Stored data entries ->
━━━━━━
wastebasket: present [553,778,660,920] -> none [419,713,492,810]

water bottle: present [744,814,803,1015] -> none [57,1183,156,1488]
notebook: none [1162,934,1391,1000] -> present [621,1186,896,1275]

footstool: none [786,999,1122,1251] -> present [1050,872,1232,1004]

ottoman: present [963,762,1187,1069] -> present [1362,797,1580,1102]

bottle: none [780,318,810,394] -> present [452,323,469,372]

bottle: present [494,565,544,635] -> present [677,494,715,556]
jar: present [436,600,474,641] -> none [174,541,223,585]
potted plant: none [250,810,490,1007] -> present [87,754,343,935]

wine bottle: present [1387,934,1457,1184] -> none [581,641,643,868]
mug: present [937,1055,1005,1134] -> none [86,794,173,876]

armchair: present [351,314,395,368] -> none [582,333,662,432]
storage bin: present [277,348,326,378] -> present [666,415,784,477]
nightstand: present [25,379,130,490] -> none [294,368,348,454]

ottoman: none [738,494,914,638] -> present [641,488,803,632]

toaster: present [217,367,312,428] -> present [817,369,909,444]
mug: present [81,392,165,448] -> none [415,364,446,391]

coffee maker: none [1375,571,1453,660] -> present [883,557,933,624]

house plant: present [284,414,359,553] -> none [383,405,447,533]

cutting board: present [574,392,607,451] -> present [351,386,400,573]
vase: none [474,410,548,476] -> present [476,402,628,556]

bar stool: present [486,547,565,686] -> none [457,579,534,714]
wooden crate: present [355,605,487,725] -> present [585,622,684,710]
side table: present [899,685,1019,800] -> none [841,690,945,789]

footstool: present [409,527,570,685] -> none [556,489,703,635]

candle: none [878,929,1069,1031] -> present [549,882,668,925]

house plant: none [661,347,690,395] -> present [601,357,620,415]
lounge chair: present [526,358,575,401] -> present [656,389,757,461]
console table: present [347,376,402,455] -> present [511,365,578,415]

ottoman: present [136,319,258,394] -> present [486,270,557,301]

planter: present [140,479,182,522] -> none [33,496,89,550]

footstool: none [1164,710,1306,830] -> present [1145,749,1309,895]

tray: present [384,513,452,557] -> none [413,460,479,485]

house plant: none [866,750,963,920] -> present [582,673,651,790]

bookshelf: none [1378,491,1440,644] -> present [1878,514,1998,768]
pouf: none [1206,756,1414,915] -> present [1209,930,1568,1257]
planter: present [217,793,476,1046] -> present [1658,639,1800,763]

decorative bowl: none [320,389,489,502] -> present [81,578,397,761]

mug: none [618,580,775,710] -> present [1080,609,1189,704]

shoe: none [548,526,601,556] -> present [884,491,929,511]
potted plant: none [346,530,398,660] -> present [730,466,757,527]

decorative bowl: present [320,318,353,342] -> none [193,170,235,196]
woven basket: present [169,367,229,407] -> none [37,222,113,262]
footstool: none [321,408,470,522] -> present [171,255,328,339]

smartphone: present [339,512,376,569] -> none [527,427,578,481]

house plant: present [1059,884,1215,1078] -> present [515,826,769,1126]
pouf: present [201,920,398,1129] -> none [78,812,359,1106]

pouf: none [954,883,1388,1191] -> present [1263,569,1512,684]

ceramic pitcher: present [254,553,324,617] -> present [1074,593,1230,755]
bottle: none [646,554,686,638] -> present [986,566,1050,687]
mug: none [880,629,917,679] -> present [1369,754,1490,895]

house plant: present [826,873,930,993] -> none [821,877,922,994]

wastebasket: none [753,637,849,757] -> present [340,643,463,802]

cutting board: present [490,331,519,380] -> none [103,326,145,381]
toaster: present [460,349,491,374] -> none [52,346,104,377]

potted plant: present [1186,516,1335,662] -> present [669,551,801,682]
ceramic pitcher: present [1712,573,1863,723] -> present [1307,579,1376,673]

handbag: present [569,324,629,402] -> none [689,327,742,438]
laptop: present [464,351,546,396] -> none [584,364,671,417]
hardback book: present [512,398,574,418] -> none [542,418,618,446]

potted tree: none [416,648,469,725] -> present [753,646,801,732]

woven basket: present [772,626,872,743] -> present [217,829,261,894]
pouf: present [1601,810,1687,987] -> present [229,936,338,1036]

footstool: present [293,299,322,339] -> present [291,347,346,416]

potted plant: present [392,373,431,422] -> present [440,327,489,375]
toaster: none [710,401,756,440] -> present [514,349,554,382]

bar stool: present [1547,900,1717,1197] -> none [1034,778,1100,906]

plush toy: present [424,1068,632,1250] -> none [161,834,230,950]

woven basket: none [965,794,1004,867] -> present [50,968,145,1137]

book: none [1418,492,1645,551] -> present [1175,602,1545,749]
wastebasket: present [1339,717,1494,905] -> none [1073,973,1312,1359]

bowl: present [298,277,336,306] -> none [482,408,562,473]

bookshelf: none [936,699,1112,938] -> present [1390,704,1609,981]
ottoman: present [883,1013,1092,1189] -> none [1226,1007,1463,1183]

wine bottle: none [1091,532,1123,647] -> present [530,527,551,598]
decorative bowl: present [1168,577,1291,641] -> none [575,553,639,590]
━━━━━━
Work instructions -> Please reproduce every record shown above, exactly as written.

Task solution ->
wastebasket: present [553,778,660,920] -> none [419,713,492,810]

water bottle: present [744,814,803,1015] -> none [57,1183,156,1488]
notebook: none [1162,934,1391,1000] -> present [621,1186,896,1275]

footstool: none [786,999,1122,1251] -> present [1050,872,1232,1004]

ottoman: present [963,762,1187,1069] -> present [1362,797,1580,1102]

bottle: none [780,318,810,394] -> present [452,323,469,372]

bottle: present [494,565,544,635] -> present [677,494,715,556]
jar: present [436,600,474,641] -> none [174,541,223,585]
potted plant: none [250,810,490,1007] -> present [87,754,343,935]

wine bottle: present [1387,934,1457,1184] -> none [581,641,643,868]
mug: present [937,1055,1005,1134] -> none [86,794,173,876]

armchair: present [351,314,395,368] -> none [582,333,662,432]
storage bin: present [277,348,326,378] -> present [666,415,784,477]
nightstand: present [25,379,130,490] -> none [294,368,348,454]

ottoman: none [738,494,914,638] -> present [641,488,803,632]

toaster: present [217,367,312,428] -> present [817,369,909,444]
mug: present [81,392,165,448] -> none [415,364,446,391]

coffee maker: none [1375,571,1453,660] -> present [883,557,933,624]

house plant: present [284,414,359,553] -> none [383,405,447,533]

cutting board: present [574,392,607,451] -> present [351,386,400,573]
vase: none [474,410,548,476] -> present [476,402,628,556]

bar stool: present [486,547,565,686] -> none [457,579,534,714]
wooden crate: present [355,605,487,725] -> present [585,622,684,710]
side table: present [899,685,1019,800] -> none [841,690,945,789]

footstool: present [409,527,570,685] -> none [556,489,703,635]

candle: none [878,929,1069,1031] -> present [549,882,668,925]

house plant: none [661,347,690,395] -> present [601,357,620,415]
lounge chair: present [526,358,575,401] -> present [656,389,757,461]
console table: present [347,376,402,455] -> present [511,365,578,415]

ottoman: present [136,319,258,394] -> present [486,270,557,301]

planter: present [140,479,182,522] -> none [33,496,89,550]

footstool: none [1164,710,1306,830] -> present [1145,749,1309,895]

tray: present [384,513,452,557] -> none [413,460,479,485]

house plant: none [866,750,963,920] -> present [582,673,651,790]

bookshelf: none [1378,491,1440,644] -> present [1878,514,1998,768]
pouf: none [1206,756,1414,915] -> present [1209,930,1568,1257]
planter: present [217,793,476,1046] -> present [1658,639,1800,763]

decorative bowl: none [320,389,489,502] -> present [81,578,397,761]

mug: none [618,580,775,710] -> present [1080,609,1189,704]

shoe: none [548,526,601,556] -> present [884,491,929,511]
potted plant: none [346,530,398,660] -> present [730,466,757,527]

decorative bowl: present [320,318,353,342] -> none [193,170,235,196]
woven basket: present [169,367,229,407] -> none [37,222,113,262]
footstool: none [321,408,470,522] -> present [171,255,328,339]

smartphone: present [339,512,376,569] -> none [527,427,578,481]

house plant: present [1059,884,1215,1078] -> present [515,826,769,1126]
pouf: present [201,920,398,1129] -> none [78,812,359,1106]

pouf: none [954,883,1388,1191] -> present [1263,569,1512,684]

ceramic pitcher: present [254,553,324,617] -> present [1074,593,1230,755]
bottle: none [646,554,686,638] -> present [986,566,1050,687]
mug: none [880,629,917,679] -> present [1369,754,1490,895]

house plant: present [826,873,930,993] -> none [821,877,922,994]

wastebasket: none [753,637,849,757] -> present [340,643,463,802]

cutting board: present [490,331,519,380] -> none [103,326,145,381]
toaster: present [460,349,491,374] -> none [52,346,104,377]

potted plant: present [1186,516,1335,662] -> present [669,551,801,682]
ceramic pitcher: present [1712,573,1863,723] -> present [1307,579,1376,673]

handbag: present [569,324,629,402] -> none [689,327,742,438]
laptop: present [464,351,546,396] -> none [584,364,671,417]
hardback book: present [512,398,574,418] -> none [542,418,618,446]

potted tree: none [416,648,469,725] -> present [753,646,801,732]

woven basket: present [772,626,872,743] -> present [217,829,261,894]
pouf: present [1601,810,1687,987] -> present [229,936,338,1036]

footstool: present [293,299,322,339] -> present [291,347,346,416]

potted plant: present [392,373,431,422] -> present [440,327,489,375]
toaster: none [710,401,756,440] -> present [514,349,554,382]

bar stool: present [1547,900,1717,1197] -> none [1034,778,1100,906]

plush toy: present [424,1068,632,1250] -> none [161,834,230,950]

woven basket: none [965,794,1004,867] -> present [50,968,145,1137]

book: none [1418,492,1645,551] -> present [1175,602,1545,749]
wastebasket: present [1339,717,1494,905] -> none [1073,973,1312,1359]

bowl: present [298,277,336,306] -> none [482,408,562,473]

bookshelf: none [936,699,1112,938] -> present [1390,704,1609,981]
ottoman: present [883,1013,1092,1189] -> none [1226,1007,1463,1183]

wine bottle: none [1091,532,1123,647] -> present [530,527,551,598]
decorative bowl: present [1168,577,1291,641] -> none [575,553,639,590]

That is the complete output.